And suddenly the crowd slowed and thickened, until he was crushed between Teresa, who ignored him, and a constable trying in vain to push his way through. He could see how many dirty looks the coppers were getting from the locals, especially the costermongers, traditional enemies of the police, and wondered why. Thomas had always been taught to respect the police force as a tool against revolution, a wall of steel against any insurrection that might come from the lower orders. He looked at Lyle, and wondered if he thought the same way.
Lyle, meanwhile, had elbowed his way to the front of the crowd and was climbing over the parapet of the bridge on to a flight of creaky stairs that led down to the mud, greenish in places, of the river at low tide. The flight was missing some steps, and Thomas held his breath as he watched Lyle cautiously move each foot, sometimes pausing for thought, and then carefully avoiding a tread that looked particularly unsound.

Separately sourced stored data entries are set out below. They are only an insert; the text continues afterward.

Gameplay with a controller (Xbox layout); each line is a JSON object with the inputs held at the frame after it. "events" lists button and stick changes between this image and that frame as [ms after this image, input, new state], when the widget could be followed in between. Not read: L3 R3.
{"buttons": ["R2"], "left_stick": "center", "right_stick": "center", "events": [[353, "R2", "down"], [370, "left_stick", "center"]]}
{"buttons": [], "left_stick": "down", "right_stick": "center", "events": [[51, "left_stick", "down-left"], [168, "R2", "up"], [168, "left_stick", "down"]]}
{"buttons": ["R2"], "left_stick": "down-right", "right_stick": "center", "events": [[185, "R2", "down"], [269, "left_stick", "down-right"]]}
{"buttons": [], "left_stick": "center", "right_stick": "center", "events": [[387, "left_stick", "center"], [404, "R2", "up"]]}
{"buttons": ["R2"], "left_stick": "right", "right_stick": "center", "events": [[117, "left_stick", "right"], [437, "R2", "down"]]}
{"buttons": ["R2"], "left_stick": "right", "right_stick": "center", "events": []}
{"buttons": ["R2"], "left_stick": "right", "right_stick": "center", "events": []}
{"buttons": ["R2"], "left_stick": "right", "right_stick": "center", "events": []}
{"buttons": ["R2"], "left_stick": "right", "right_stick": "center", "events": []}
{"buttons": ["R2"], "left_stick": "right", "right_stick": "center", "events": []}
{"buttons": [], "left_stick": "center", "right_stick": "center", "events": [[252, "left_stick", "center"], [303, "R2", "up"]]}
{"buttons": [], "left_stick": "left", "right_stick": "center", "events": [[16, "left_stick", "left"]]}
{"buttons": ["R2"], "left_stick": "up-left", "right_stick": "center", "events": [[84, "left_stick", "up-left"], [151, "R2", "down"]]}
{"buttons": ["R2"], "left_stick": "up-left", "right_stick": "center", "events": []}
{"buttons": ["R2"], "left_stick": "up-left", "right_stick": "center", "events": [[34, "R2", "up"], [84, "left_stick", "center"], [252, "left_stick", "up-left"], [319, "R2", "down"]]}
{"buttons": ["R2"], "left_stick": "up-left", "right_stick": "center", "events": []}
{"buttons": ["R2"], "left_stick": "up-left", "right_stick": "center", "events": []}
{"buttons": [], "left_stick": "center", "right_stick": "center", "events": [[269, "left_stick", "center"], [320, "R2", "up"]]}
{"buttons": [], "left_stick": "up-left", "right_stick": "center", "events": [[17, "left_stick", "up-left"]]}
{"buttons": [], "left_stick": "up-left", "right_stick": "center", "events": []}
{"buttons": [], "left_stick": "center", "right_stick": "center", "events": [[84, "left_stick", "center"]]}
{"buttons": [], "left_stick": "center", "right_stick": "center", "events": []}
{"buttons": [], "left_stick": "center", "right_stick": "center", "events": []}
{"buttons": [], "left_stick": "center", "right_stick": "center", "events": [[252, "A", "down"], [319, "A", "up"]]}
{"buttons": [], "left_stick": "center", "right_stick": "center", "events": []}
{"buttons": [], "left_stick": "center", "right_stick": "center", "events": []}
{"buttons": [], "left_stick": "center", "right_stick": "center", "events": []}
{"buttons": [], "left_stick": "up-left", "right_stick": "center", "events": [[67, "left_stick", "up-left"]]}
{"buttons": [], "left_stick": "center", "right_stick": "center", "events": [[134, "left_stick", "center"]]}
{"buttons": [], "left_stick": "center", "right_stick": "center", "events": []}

At the bottom of the stairs was a shape almost impossible to see with the mud that caked and camouflaged it. Around it was a small crowd of filthy boys in rags, shoeless, and several policemen with their trousers pulled up around their hairy knees for fear of having to pay for a new uniform. Lyle stepped into the mud, which rose up around his ankles. He seemed oblivious, picking his way over to the body.
‘Who found the body?’
‘Miss saw it,’ said a raggedy boy, pointing up at a young, handsome woman standing by the top of the bridge and looking pale.
‘Did you touch it?’
‘No.’
Lyle glanced at them suspiciously, but a constable said, ‘We heard a commotion so we came running. They couldn’t have got to it till low tide, sir.’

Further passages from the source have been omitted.